IT and security professionals have no sympathy for the burden of management, if a new eight-country survey from McAfee is representative.
More than half of those who responded to the survey said senior and C-level executives should lose their jobs if a data breach is serious enough, while a quarter think bosses should absolutely lose their jobs after any breach.
The survey also suggests that leadership isn’t showing much leadership: A full 61 per cent said their executives expect more lenient security policies for themselves, and 65 per cent of those respondents believe this leniency results in more incidents.
The results were from a survey of 700 IT and security pros who worked at organizations in Australia, Canada, France, Germany, India, Singapore, the United Kingdom, and the United States. Thirty-five of the respondents were from Canada.
As with most surveys, it has both good and bad news. For some time many organizations learned of data breaches only after being notified by law enforcement or a third party. Respondents to this survey said internal security is discovering the majority of breaches, with 61 per cent of incidents being found by the security team. That’s up 14 points compared to the results of McAfee’s survey in 2015.
Compared to 2015, there was a six-point drop in intentional breaches (30 per cent to 24 per cent) by insiders, which includes employees plus others who have system access.
On the other hand, the number of accidental breaches by insiders went up. And, as many other surveys have noted, the severity of breaches is also growing. Over the past three years, the percentage of organizations experiencing a breach serious enough to require public disclosure or having a negative financial impact on the company has risen from to 73 per cent from 68 per cent. On average, respondents experienced almost six serious breaches each during their professional lives to date.
New to this year’s report was a question about which internal groups generate the most data leaks. Interestingly, IT or security departments are involved in
just over half of all leakage events, business operations and production are second at 29 per cent, and sales employees are in third place, at 26 per cent. A common case in sales is individuals downloading their contacts prior to leaving the company, the report notes.

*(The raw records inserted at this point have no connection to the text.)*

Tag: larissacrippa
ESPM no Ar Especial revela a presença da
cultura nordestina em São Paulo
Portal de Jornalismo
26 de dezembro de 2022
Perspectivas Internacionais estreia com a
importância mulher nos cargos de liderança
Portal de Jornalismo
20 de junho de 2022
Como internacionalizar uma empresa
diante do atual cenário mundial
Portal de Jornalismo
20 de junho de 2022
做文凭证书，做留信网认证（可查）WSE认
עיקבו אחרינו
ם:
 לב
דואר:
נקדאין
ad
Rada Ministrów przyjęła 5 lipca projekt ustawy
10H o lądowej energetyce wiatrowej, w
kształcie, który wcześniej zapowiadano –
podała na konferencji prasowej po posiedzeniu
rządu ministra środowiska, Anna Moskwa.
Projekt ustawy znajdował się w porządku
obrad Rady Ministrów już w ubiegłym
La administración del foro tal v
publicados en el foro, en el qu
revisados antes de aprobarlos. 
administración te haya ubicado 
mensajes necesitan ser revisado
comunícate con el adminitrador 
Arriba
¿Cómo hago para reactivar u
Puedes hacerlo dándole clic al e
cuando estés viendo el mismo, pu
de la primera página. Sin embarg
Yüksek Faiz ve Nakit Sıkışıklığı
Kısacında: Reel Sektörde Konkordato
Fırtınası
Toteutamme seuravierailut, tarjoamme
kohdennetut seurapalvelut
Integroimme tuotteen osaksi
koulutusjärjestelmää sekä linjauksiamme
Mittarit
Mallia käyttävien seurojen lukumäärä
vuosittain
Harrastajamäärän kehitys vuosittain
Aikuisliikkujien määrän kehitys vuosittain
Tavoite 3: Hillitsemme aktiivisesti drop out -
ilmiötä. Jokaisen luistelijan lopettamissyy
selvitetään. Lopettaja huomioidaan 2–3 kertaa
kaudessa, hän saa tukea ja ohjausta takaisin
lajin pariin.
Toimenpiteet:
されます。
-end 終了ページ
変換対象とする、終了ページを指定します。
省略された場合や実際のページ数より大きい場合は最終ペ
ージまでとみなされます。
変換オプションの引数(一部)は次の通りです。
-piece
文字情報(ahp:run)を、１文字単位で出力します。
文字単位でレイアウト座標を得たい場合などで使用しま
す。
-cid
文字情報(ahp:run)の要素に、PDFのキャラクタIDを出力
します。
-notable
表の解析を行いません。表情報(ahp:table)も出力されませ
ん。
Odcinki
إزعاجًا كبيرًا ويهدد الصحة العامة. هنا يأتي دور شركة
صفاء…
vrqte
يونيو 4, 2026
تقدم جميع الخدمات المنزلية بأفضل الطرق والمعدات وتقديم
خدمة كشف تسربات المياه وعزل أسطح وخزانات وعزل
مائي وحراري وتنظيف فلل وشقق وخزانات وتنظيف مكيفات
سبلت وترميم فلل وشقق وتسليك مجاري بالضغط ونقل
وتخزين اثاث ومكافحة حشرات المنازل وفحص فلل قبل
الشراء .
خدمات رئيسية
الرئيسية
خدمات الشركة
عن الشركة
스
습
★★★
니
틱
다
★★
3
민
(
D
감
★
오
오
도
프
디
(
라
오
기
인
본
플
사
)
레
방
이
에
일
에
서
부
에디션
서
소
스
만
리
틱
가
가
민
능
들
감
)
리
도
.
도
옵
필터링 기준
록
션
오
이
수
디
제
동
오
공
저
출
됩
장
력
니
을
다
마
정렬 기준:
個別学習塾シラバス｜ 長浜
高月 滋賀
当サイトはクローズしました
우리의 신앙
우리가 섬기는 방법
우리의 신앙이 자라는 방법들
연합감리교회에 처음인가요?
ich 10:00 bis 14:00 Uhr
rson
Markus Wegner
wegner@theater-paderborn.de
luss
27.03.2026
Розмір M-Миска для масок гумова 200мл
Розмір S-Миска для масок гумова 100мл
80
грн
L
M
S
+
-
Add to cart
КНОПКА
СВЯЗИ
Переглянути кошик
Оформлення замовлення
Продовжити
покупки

Least likely groups to cause leaks are legal (6 per cent), finance (12 per cent), and human resources (15 per cent).
When it comes to insider threats, email leakage is the biggest security hole, followed by risky users and USB drives. All of these could be significantly reduced
with additional education on corporate policies and appropriate online behavior, the report argues.
Cloud applications and infrastructure are widely deployed, yet do not appear to result in any more data theft than traditional networks and data centers.
Almost half of the organizations surveyed (46 per cent) use a hybrid cloud/on-premises data storage approach, 29 per cent are cloud only, and 25 per cent keep their data on premises. Around two-thirds of the breaches experienced by the respondents occurred on traditional networks, and one-third were on cloud infrastructure.
Here’s another interesting result: Respondents didn’t appear to favour a particular strategy for reducing the risk of data exfiltration. All of the suggested strategies were within a few points of each other. The answer seemed to be “all of the above.”
Of the 35 Canadian respondents, 59 per cent said they had suffered a serious data breach in their careers.
Payment card information is now much less of a target, likely thanks to better protections, deployment of new payment technologies, and enhanced fraud detection systems, the report concludes. However, this has shifted criminals’ focus to personal information and intellectual property. Database leaks, network traffic, and file shares are the most likely exfiltration vectors.
Cloud usage continues to increase but is not responsible for a disproportionate amount of data breaches, the report adds.